3.5. Identification of the Absolute Configuration by Hydrolysis of the Chiral Esters (R)-4k

To a solution of the resolved di(naphthalen-1-yl)methyl 2-fluoro-2-(4-isobutylphenyl)-propanoate [(R)-4k, obtained in analogy with procedure 3.4. by using (–)-BTM, 83.9 mg, 0.171 mmol, 87% ee] in ethanol (3 mL) and THF (2 mL) was added aqueous sodium hydroxide (1 M, 0.86 mL, 0.86 mmol). The reaction mixture was stirred at room temperature for 1 h. The reaction mixture was acidified with 1 M hydrochloric acid (10 mL) and extracted with ethyl acetate. The organic layer was dried over sodium sulfate. After filtration of the mixture and evaporation of the solvent, the crude product was purified by preparative thin layer chromatography on silica (ethyl acetate/hexane/formic acid = 25/75/2) to afford the optically active 2-fluoroibuprofen (3k) (30.0 mg, 76% yield, 87% ee) as a white solid. Absolute configuration of this product ([α]_D²⁷ −26.9° (c 1.2, EtOH)) was determined as R by reference to the data of (R)-(–)-3k ([α]_D²⁴ −22.6° (c 1.2, EtOH)) [4].

4. Conclusions

In summary, we have developed an effective kinetic resolution system to provide optically active 2-aryl-2-fluoropropanoic acids and the corresponding esters. By screening the reaction media, it was found that diethyl ether was a most suitable solvent for the conversion of carboxylic acids into the corresponding esters.
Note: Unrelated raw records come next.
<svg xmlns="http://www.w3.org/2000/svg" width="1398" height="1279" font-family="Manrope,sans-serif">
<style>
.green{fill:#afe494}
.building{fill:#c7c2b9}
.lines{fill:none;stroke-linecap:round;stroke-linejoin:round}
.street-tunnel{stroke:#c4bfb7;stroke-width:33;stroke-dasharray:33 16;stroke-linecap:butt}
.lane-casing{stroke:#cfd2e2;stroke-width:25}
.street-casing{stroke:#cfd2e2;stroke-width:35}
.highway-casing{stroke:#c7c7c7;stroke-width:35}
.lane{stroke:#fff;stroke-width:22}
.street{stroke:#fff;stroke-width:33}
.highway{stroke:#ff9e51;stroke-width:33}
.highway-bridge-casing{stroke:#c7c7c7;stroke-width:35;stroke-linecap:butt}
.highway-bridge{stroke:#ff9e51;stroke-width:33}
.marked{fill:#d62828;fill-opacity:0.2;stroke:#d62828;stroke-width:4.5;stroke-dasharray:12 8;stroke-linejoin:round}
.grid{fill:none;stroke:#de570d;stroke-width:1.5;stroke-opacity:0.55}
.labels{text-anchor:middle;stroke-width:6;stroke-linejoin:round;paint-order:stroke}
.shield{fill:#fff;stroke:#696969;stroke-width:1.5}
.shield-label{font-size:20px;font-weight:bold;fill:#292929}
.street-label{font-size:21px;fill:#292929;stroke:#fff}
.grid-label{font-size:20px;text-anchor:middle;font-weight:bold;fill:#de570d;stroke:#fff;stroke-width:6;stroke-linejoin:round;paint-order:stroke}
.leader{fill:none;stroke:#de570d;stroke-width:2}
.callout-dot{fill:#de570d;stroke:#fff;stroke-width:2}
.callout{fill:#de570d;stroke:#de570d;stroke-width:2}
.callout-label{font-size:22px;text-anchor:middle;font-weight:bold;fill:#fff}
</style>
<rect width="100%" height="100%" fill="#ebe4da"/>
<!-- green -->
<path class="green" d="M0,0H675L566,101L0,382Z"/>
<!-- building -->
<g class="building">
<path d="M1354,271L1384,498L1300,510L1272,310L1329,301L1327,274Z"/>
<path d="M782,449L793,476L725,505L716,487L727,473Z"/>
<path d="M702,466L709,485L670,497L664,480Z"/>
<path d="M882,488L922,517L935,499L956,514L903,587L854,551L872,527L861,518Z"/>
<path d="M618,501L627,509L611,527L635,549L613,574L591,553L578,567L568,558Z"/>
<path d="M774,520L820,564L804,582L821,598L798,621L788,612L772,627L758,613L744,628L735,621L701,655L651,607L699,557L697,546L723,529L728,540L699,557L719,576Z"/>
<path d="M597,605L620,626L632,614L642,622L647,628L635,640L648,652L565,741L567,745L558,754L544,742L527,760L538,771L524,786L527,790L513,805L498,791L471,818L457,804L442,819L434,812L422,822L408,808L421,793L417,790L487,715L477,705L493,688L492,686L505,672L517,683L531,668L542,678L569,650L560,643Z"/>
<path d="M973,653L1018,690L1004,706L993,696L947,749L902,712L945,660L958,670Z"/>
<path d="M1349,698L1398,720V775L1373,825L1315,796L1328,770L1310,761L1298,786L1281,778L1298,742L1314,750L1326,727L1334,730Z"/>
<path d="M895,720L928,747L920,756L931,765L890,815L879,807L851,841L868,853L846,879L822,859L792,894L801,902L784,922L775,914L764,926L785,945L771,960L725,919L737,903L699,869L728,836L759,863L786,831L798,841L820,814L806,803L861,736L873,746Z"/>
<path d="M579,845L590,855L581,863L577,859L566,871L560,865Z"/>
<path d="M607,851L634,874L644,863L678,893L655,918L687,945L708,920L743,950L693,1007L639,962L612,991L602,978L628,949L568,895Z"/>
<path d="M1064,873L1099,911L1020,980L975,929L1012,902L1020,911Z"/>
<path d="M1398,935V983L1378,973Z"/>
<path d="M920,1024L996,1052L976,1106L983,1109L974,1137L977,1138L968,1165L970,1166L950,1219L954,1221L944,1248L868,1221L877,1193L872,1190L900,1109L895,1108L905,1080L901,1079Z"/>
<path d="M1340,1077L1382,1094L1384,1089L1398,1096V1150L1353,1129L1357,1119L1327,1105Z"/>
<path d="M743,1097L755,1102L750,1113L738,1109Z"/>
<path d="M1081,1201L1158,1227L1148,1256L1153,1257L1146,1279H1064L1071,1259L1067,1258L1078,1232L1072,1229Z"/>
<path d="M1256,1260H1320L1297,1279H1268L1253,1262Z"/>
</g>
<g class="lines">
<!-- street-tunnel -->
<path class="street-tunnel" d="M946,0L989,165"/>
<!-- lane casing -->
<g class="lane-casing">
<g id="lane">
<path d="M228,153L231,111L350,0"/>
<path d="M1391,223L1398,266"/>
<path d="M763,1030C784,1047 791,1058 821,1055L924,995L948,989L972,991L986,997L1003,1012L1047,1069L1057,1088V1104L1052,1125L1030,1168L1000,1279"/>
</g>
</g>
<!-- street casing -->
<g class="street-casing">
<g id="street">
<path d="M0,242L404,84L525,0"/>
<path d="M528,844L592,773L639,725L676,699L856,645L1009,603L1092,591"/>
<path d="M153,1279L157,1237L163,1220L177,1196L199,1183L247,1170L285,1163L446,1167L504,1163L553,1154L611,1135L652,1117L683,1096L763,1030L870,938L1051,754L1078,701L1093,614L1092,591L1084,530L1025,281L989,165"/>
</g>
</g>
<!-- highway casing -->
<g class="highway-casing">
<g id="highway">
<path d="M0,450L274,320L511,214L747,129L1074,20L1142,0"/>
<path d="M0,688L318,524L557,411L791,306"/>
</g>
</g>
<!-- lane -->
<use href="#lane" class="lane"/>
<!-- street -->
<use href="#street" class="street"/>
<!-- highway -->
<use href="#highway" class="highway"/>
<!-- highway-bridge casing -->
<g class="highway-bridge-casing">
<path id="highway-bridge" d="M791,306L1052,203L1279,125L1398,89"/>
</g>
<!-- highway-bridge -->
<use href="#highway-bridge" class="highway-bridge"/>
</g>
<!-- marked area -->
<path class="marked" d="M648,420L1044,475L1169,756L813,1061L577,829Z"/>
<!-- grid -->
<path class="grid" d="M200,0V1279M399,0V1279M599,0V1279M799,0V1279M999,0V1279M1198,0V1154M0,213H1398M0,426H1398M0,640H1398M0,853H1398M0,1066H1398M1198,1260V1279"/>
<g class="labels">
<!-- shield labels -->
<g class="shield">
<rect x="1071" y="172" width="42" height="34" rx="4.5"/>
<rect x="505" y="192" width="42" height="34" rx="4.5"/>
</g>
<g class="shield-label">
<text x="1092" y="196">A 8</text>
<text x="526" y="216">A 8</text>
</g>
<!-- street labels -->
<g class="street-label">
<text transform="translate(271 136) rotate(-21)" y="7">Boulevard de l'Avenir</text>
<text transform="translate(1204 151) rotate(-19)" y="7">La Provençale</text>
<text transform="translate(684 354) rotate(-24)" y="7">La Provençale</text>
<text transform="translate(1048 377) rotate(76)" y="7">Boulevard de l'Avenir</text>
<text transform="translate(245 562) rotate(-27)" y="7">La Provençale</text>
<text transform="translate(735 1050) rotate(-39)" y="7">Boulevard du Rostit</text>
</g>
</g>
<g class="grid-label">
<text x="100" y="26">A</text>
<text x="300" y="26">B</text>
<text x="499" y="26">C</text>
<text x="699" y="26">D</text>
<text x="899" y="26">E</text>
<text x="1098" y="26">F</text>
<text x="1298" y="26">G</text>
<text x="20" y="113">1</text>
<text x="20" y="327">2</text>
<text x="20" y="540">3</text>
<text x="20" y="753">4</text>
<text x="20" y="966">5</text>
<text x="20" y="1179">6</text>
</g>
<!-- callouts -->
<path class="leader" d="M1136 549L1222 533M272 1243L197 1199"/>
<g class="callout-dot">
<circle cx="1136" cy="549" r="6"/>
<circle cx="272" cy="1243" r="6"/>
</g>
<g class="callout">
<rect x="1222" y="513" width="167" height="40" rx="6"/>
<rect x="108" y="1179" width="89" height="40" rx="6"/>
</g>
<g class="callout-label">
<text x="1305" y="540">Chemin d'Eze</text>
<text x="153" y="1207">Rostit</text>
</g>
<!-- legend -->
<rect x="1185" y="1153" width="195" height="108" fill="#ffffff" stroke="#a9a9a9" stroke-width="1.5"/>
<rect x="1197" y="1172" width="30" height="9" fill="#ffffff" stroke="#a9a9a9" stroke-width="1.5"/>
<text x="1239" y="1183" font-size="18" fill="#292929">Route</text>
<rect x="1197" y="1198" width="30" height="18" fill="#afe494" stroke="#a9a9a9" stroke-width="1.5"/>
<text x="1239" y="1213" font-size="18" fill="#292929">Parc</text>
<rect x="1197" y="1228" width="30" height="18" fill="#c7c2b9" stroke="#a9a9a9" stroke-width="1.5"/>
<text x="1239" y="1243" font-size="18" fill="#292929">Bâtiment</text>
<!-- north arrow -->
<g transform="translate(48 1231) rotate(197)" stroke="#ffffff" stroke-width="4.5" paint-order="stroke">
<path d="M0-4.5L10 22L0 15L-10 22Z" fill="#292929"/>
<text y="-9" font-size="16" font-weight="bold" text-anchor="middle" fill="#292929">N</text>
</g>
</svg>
Investigation of a series of substituents on the 2-phenyl groups showed the preference of ortho-substitution, except for the fluoro and methoxy groups. This procedure was successfully applied for the kinetic resolution of racemic 2-fluoroibuprofen to provide the corresponding chiral ester of biologically important (R)-(–)-2-fluoroibuprofen with high enantiomeric excess. In addition, we successfully disclose the reaction mechanism resulting in the high enantioselectivity using theoretical calculations. This protocol presents a practical approach to afford the medicinally important fluorinated chiral derivatives in terms of experimental convenience and cost. Further investigation will be focused on the application for the syntheses of the chiral α-fluorinated drugs having quaternary carbons at the α-positions in the 2-aryl-2-fluoropropanoic acid structure.